▶ **Task statement**: Copy out exactly the lines spanning the line with "Parhaat valmisseikkailut" to the line with "16 July 2026", inclusive, from the data underneath, with no pictures.

▶ **Stored data**:
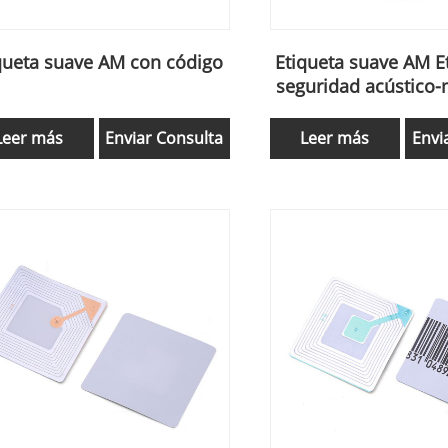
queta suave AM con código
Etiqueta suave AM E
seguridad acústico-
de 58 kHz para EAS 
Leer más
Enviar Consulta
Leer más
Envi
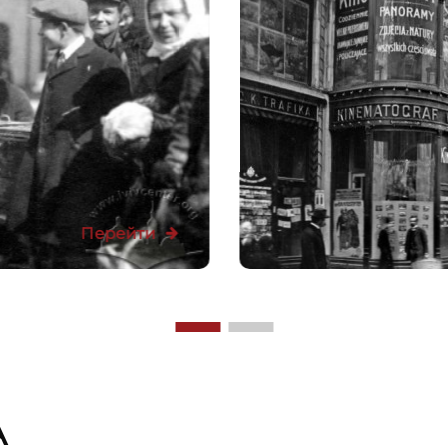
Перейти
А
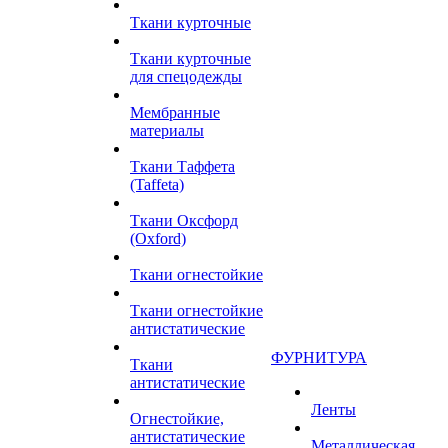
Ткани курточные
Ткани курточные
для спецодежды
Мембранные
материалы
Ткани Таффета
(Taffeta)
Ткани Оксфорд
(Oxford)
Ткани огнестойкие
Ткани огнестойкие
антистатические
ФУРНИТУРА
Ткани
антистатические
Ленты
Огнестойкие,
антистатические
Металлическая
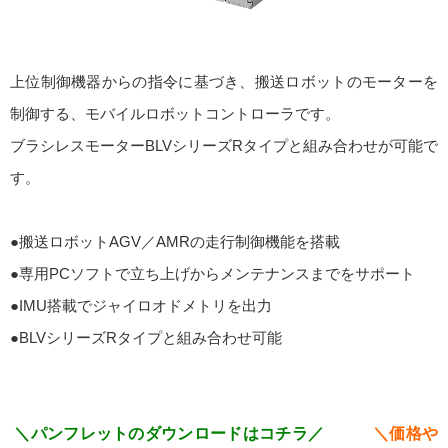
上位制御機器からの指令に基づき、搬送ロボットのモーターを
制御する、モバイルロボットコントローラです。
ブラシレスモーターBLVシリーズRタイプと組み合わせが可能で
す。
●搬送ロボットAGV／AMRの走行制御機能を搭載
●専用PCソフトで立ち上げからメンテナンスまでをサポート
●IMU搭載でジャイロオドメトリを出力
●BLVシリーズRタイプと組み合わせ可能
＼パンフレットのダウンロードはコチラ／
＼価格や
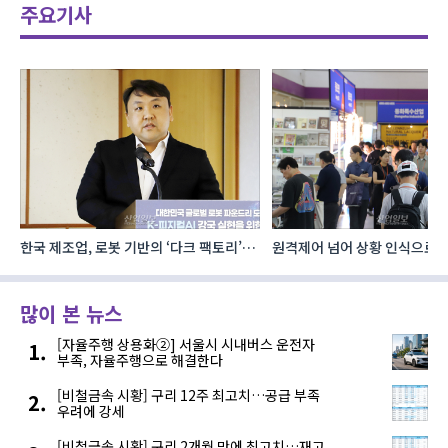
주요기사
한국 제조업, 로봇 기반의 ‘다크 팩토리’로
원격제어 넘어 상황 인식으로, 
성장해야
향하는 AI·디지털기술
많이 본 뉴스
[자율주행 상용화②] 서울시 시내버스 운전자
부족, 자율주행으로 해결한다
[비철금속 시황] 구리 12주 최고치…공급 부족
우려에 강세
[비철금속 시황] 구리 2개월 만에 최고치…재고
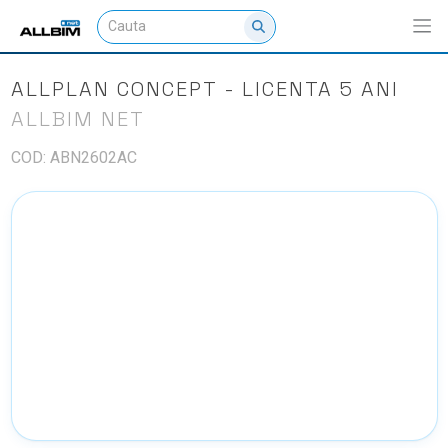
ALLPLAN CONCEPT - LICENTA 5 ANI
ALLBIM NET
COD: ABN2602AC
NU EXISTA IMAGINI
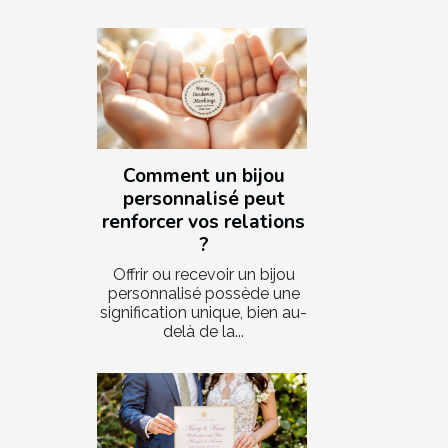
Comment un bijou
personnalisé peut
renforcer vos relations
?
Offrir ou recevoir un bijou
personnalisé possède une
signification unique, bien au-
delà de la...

...

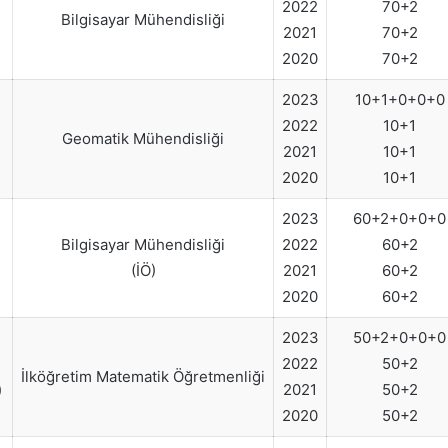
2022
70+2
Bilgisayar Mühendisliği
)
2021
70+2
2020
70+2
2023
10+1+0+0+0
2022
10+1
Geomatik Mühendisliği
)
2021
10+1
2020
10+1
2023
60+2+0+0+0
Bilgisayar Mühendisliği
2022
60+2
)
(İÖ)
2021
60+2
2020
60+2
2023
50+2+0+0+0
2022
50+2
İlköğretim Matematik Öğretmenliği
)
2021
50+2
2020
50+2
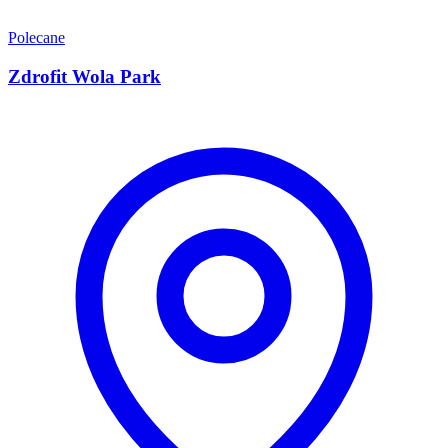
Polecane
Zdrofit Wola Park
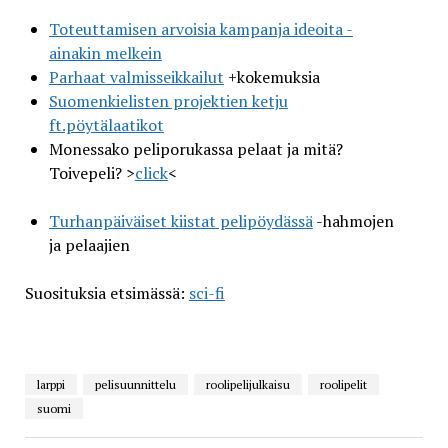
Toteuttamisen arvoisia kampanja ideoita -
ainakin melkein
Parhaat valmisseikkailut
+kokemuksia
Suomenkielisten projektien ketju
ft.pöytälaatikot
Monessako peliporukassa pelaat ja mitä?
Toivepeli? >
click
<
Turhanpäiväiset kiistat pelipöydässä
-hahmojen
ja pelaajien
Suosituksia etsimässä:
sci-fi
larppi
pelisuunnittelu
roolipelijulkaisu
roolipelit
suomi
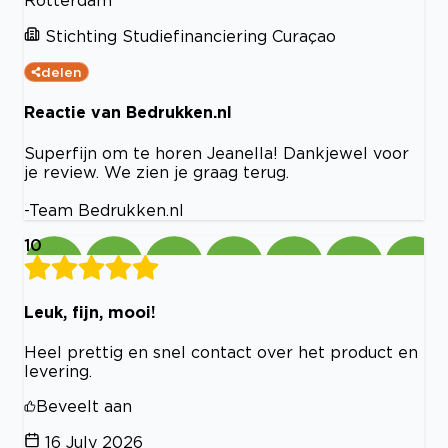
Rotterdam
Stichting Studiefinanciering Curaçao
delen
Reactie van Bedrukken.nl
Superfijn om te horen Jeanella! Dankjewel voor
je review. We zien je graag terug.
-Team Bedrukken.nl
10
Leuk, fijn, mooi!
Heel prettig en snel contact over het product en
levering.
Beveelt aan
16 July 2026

--

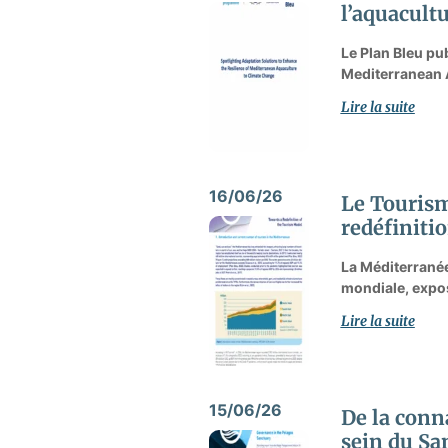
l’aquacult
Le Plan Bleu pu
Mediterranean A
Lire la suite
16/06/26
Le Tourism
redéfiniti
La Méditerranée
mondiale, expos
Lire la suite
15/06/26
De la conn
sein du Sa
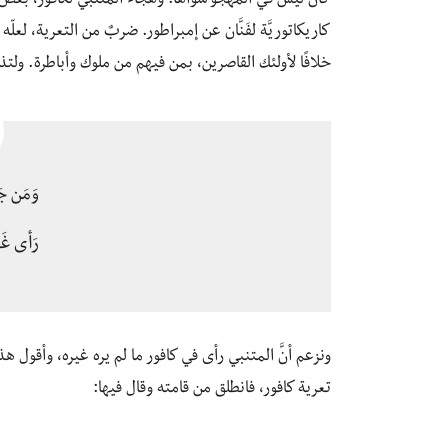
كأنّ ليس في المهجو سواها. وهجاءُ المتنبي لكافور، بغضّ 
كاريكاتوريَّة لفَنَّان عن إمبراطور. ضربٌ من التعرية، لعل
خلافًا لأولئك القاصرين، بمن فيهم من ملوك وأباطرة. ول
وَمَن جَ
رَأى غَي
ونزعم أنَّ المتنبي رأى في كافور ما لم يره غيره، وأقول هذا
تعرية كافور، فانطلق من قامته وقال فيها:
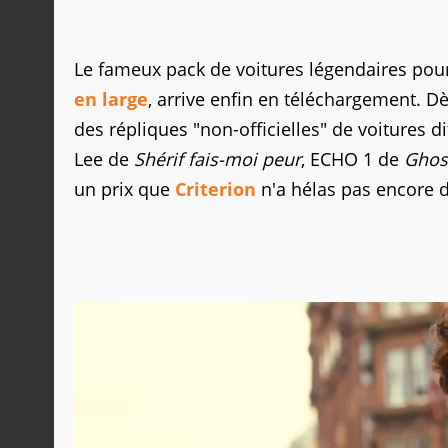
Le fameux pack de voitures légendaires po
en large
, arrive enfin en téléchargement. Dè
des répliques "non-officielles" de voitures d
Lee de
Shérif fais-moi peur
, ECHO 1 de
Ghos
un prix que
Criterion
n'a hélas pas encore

▶ **Task solution**:
Parhaat valmisseikkailut
+kokemuksia
Suomenkielisten projektien ketju
ft.pöytälaatikot
Monessako peliporukassa pelaat ja mitä?
Toivepeli? >
click
<
Turhanpäiväiset kiistat pelipöydässä
-hahmojen
ja pelaajien
Suosituksia etsimässä:
sci-fi
larppi
pelisuunnittelu
roolipelijulkaisu
roolipelit
suomi
Rotterdam
Stichting Studiefinanciering Curaçao
delen
Reactie van Bedrukken.nl
Superfijn om te horen Jeanella! Dankjewel voor
je review. We zien je graag terug.
-Team Bedrukken.nl
10
Leuk, fijn, mooi!
Heel prettig en snel contact over het product en
levering.
Beveelt aan
16 July 2026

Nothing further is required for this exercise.